O tratamento das hemorroidas depende do seu estádio
Nos estádios iniciais, para aliviar os sintomas, juntamente com um regime alimentar para combater a obstipação, recomendam‑se diversos medicamentos para hemorroidas, tais como: venotónicos, pomadas, cremes e supositórios antihemorroidários.
Para os estádios avançados, atualmente são utilizadas várias técnicas modernas do tipo:
- ligadura com bandas elásticas;
- escleroterapia/crioterapia;
- fototermocoagulação;
- ablação por ondas de radiofrequência;
- hemorroidectomia com grampeamento.
Variedade de escolha na farmácia
Para o tratamento conservador das hemorroidas, eficaz apenas nos primeiros estádios, as pomadas, cremes e géis representam uma primeira opção, pois são fáceis de usar e aliviam os sintomas. Preparados como Proctosan, Procto-Glyvenol, Proctinum, Proctoliz Med e outros contêm ingredientes com ação anestésica local, descongestionante, anti‑inflamatória e reparadora. Algumas fórmulas podem incluir também hidrocortisona, com efeito rápido e eficaz, embora não sejam recomendadas por mais de 7 dias sem indicação médica.
Igualmente populares são os supositórios anti‑hemorroidários. Proctosan, Procto-Glyvenol, Proctinum são apenas alguns exemplos. A sua composição é habitualmente semelhante à das pomadas.
Como parte do tratamento conservador, também se utilizam medicamentos para hemorroidas em comprimidos, como Detralex, Troxevasin, Devaricid. O efeito destes consiste no aumento do tônus das veias e na normalização da circulação sanguínea.
Como funcionam os medicamentos para hemorroidas?
Em função dos ingredientes que contêm, os preparados antihemorroidários podem dividir‑se em várias classes:
- Analgésicos
- Antiinflamatórios
- Cicatrizantes
- Venotónicos
- Antibacterianos, etc.
Alguns preparados podem ter uma fórmula complexa, com ingredientes ativos de várias classes, e são capazes de exercer múltiplos efeitos.

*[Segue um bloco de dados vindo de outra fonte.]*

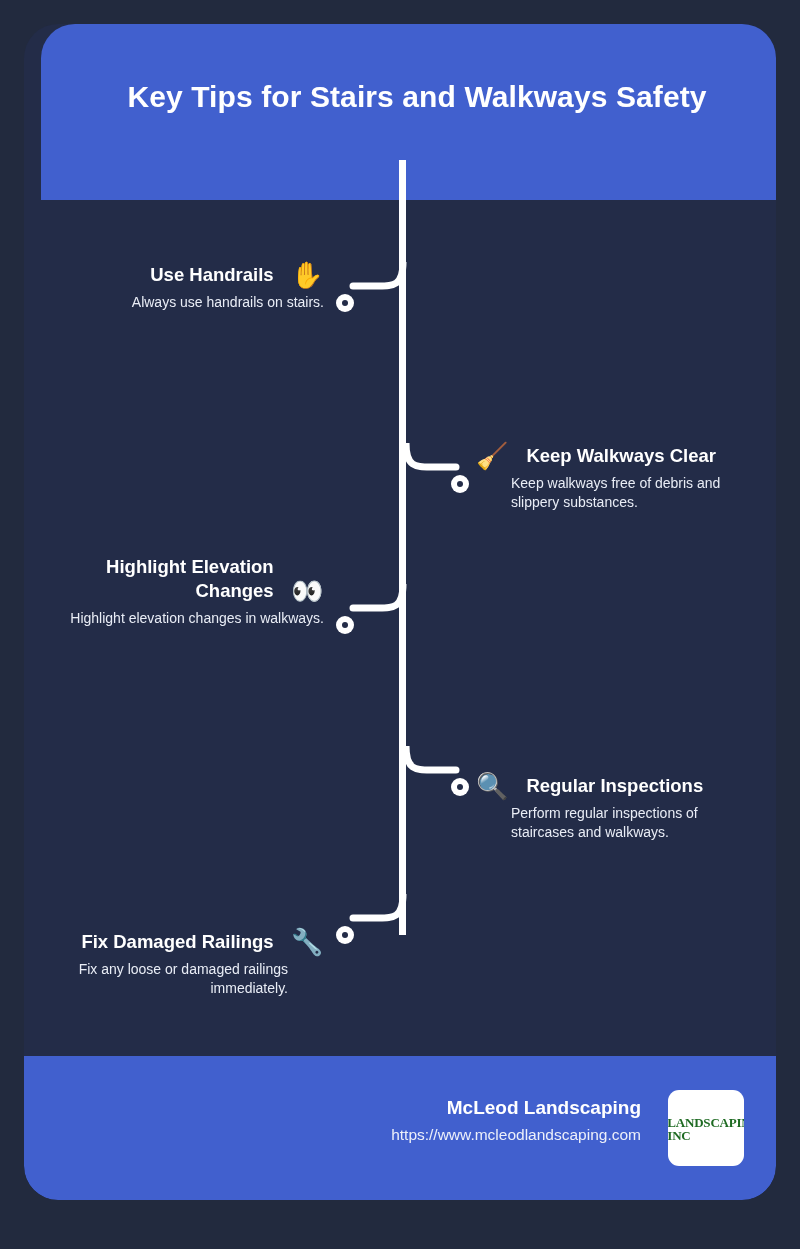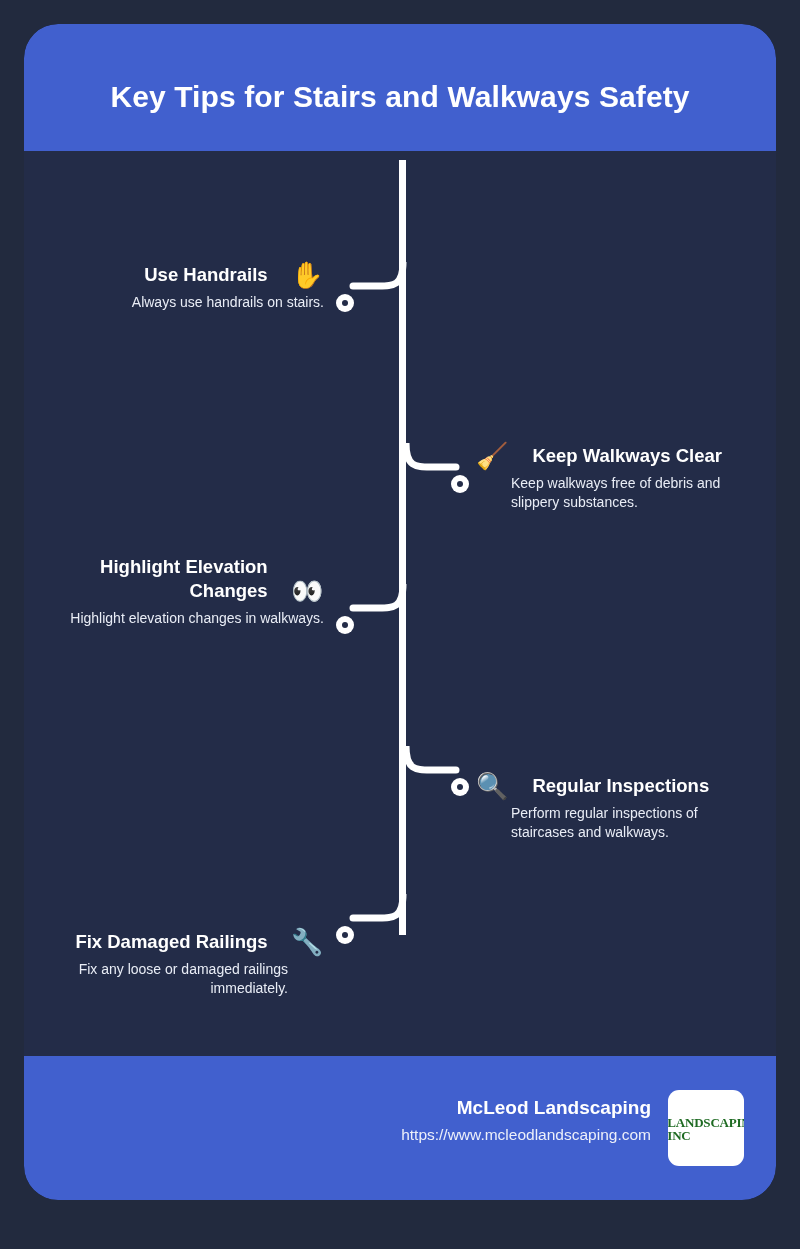"Key Tips for Stairs and" .header-band { height: 127px -> 176px; left: 0 -> 17px }
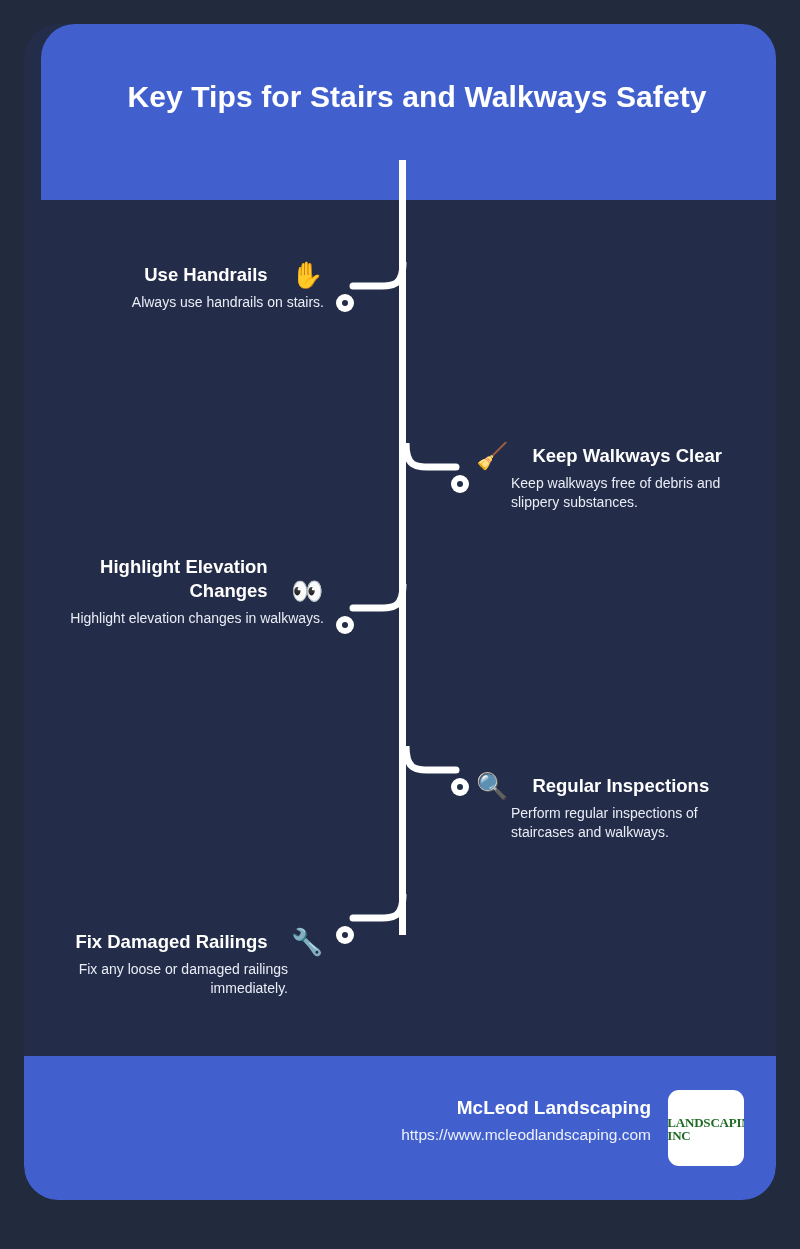"Use Handrails" .item-head { gap: 24px -> 18px }
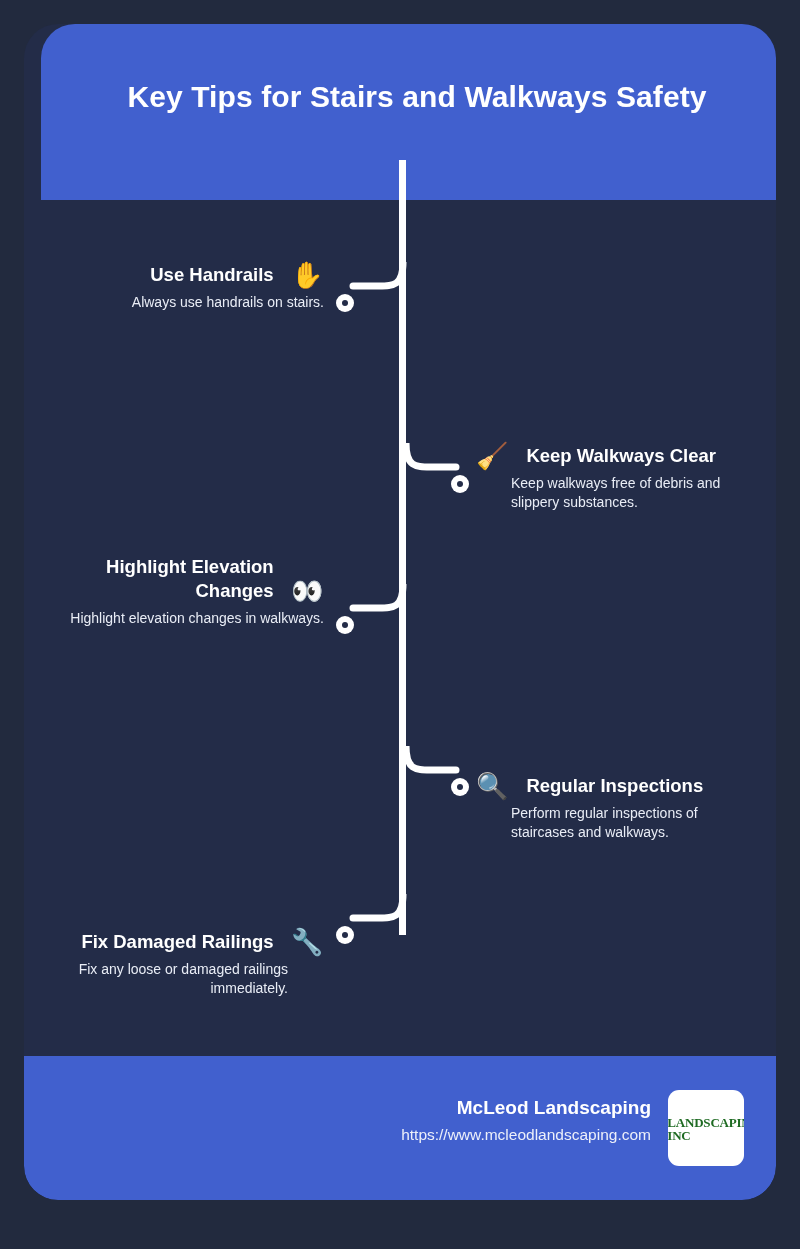"McLeod Landscaping" .footer-text { right: 125px -> 135px }
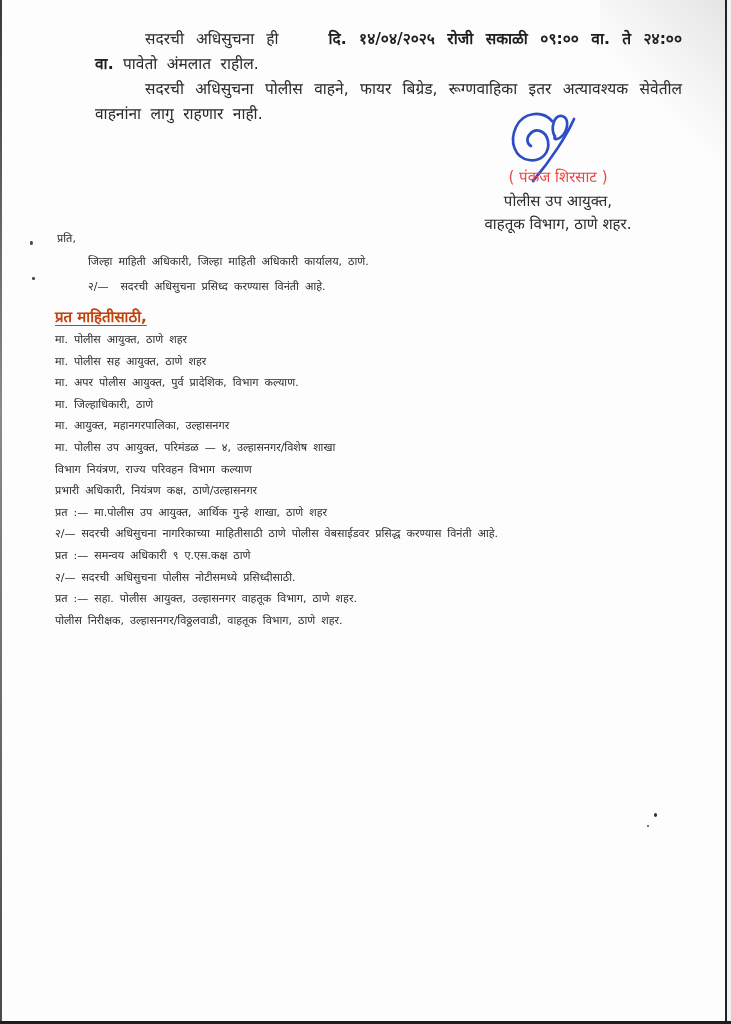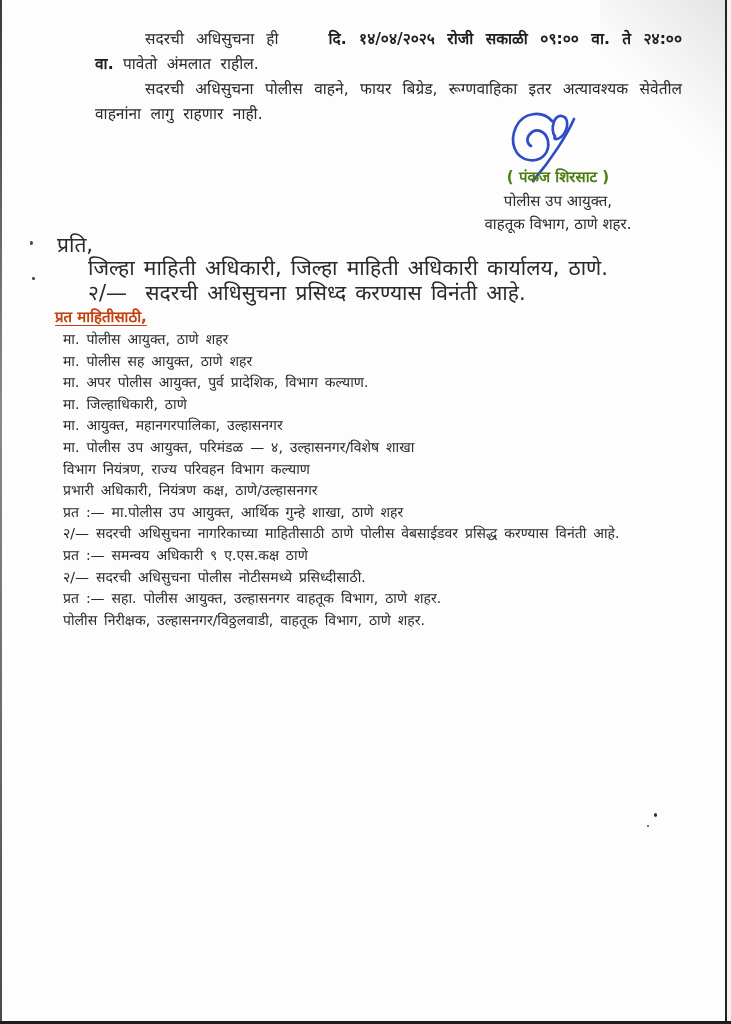"( पंकज शिरसाट )" .sig-name { color: #4d7c0f -> #ef4444; font-weight: 700 -> 400 }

Do ponto de vista da via de administração, os preparados do tipo cremes, pomadas, géis e supositórios têm apenas um efeito local e de duração mais curta. Eles atuam estritamente no local de aplicação e não entram na circulação.
Por outro lado, os medicamentos administrados por via oral têm um efeito sistémico, agindo sobre os distúrbios da circulação venosa sanguínea. No entanto, esses medicamentos impõem uma série de contra‑indicações e precauções e não devem ser usados sem recomendação médica.
Aliás, o tratamento antihemorroidário ideal a médio e longo prazo só pode ser escolhido em função do diagnóstico de cada paciente e dos sintomas apresentados. A automedicação e o adiamento da consulta médica em caso de sintomas persistentes podem ser extremamente perigosos.